**DATASET EXTRACT**
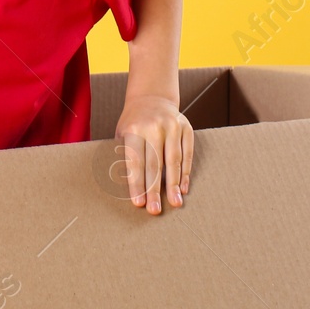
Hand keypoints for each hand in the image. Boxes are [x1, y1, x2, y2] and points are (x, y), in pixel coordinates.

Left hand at [115, 95, 194, 214]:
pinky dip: (185, 173)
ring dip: (174, 184)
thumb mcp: (122, 134)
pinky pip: (187, 154)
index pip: (135, 162)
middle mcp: (154, 127)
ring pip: (173, 161)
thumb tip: (125, 187)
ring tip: (175, 203)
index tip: (139, 203)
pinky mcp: (186, 128)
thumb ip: (125, 157)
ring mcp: (172, 126)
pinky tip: (183, 188)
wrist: (151, 97)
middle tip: (155, 210)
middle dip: (155, 190)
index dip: (137, 184)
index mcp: (134, 129)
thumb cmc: (133, 123)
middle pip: (155, 164)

**PROMPT**
Collect, from the material above, every line containing the word "pinky".

**WRITTEN ANSWER**
pinky dip: (185, 173)
pinky pip: (187, 154)
pinky mcp: (186, 128)
pinky tip: (183, 188)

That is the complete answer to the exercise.